Electronic – Impedance matching components with Ethernet

differentialethernetimpedance-matching

I’m designing a small switching circuit for 1000Base-T Ethernet and have a concern regarding impedance. The board design consists of 3 shielded Ethernet jacks and 4 DPDT relays (here) made for high frequency. 1 Ethernet jack will be the input and the relays will alternate between the 2 outputs.

I’m having the board laid out with 100 ohms of impedance but the relays I’ve selected have an impedance of 50 Ohms. After contacting the manufacturer, I was told that I should match the impedance between the board and relays.

If matching impedance is critical, what options do I have? One option I’ve found is using pulse transformers with a 1:1.414 turn ratio before the relay to drop to 50 Ohms and after the relay bump back to 100 Ohms. Alternatively, I found (here) that the impedance of a trace in RF circuits can be changed by simply changing the width of the trace with an abrupt step. Is it really that simple and can I do the same without any issue?

The traces for each differential pair will be striplines and I believe the entire length of each trace will be less than 2 inches from jack to jack if it makes a difference.

Best Answer

I designed a two gigabit Ethernet ports with bypass board almost two years ago.

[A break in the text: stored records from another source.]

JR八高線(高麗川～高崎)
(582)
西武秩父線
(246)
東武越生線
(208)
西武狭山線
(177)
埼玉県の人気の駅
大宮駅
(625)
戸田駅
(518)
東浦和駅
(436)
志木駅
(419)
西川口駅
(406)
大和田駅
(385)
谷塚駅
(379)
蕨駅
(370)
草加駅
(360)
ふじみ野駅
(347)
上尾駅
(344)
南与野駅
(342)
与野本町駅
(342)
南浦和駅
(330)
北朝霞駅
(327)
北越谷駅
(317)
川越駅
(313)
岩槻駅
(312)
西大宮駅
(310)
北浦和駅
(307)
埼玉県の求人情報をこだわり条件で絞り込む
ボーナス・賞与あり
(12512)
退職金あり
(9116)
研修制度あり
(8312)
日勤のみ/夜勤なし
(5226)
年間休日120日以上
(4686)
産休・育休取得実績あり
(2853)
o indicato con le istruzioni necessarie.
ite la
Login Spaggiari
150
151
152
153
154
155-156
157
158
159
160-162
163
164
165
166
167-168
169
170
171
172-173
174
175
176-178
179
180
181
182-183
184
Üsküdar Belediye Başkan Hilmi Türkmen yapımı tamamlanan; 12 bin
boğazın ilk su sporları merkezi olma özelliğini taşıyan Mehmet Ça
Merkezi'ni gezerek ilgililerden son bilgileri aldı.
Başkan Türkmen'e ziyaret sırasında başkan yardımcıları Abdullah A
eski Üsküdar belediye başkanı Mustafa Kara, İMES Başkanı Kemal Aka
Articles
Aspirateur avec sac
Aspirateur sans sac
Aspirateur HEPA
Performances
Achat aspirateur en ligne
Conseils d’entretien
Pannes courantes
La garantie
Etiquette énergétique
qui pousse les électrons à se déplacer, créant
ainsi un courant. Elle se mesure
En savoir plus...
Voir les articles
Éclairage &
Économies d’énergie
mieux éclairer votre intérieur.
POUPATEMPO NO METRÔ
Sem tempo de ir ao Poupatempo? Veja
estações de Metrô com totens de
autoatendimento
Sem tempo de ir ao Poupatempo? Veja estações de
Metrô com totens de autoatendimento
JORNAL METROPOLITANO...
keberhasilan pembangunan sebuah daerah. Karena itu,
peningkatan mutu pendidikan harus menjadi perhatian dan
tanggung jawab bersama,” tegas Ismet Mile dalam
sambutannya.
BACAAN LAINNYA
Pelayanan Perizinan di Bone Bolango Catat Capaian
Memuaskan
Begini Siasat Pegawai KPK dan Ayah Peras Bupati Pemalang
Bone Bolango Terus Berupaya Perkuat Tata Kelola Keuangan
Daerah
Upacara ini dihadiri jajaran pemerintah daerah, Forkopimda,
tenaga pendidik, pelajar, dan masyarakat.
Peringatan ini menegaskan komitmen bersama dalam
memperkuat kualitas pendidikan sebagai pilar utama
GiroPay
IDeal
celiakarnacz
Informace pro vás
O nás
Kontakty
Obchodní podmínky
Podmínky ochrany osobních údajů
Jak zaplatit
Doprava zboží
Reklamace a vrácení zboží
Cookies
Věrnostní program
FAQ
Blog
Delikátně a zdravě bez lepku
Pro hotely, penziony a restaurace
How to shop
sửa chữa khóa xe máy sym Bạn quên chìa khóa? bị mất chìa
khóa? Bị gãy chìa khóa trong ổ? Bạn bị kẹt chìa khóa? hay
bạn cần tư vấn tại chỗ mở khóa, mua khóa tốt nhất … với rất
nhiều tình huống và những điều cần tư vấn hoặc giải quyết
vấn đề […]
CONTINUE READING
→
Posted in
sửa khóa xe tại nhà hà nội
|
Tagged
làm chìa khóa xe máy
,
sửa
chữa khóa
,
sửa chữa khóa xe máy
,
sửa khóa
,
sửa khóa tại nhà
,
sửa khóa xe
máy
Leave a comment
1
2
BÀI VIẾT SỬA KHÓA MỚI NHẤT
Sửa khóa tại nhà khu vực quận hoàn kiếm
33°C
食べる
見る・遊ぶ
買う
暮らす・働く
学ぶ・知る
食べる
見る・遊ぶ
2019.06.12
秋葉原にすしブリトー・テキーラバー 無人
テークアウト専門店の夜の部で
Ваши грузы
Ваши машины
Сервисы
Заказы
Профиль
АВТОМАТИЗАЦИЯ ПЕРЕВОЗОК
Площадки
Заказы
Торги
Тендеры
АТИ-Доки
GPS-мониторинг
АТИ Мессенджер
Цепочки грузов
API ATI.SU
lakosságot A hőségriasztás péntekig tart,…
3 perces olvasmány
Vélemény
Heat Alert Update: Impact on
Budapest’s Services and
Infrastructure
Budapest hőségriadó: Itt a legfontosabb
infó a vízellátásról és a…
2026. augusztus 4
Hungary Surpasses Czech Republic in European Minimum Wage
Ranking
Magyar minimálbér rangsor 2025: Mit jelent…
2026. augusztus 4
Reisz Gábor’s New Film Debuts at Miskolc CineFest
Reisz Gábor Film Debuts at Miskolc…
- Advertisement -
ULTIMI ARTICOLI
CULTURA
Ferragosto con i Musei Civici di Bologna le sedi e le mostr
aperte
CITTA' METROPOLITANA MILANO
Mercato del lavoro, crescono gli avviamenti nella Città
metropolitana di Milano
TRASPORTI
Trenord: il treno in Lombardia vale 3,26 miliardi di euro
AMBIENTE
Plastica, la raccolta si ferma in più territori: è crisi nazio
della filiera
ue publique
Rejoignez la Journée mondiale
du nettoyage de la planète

You have miss just one thing with impedance:

  • Ethernet lines are differential pairs with a differential impedance of 100 Ohms
  • Your relay is single line with characteristic impedance of 50 Ohms

But in your differential pair, each line will have its own characteristic impedance, lower than 100 Ohms but higher than 50 Ohms (for instance a quick computing in Saturn PCB give me 77 Ohms for line characteristic impedance of a 100 Ohms differential pair).

So yes you will have an impedance mismatch but so have you when you have a via, a pin, a connector, and also when you have no ground reference on your Ethernet pairs between transformer and connector.

A little impedance mismatch is not a big deal, this will distort your signal but really I don't think you will be able to find it.

I will be more worried by the maximum cable length for your bypass than by this impedance issue.

Here is an extract of the schematic of the board I designed: enter image description here

We used more general use relays (insertion loss = 0.33dB @ 900MHz), but cheaper.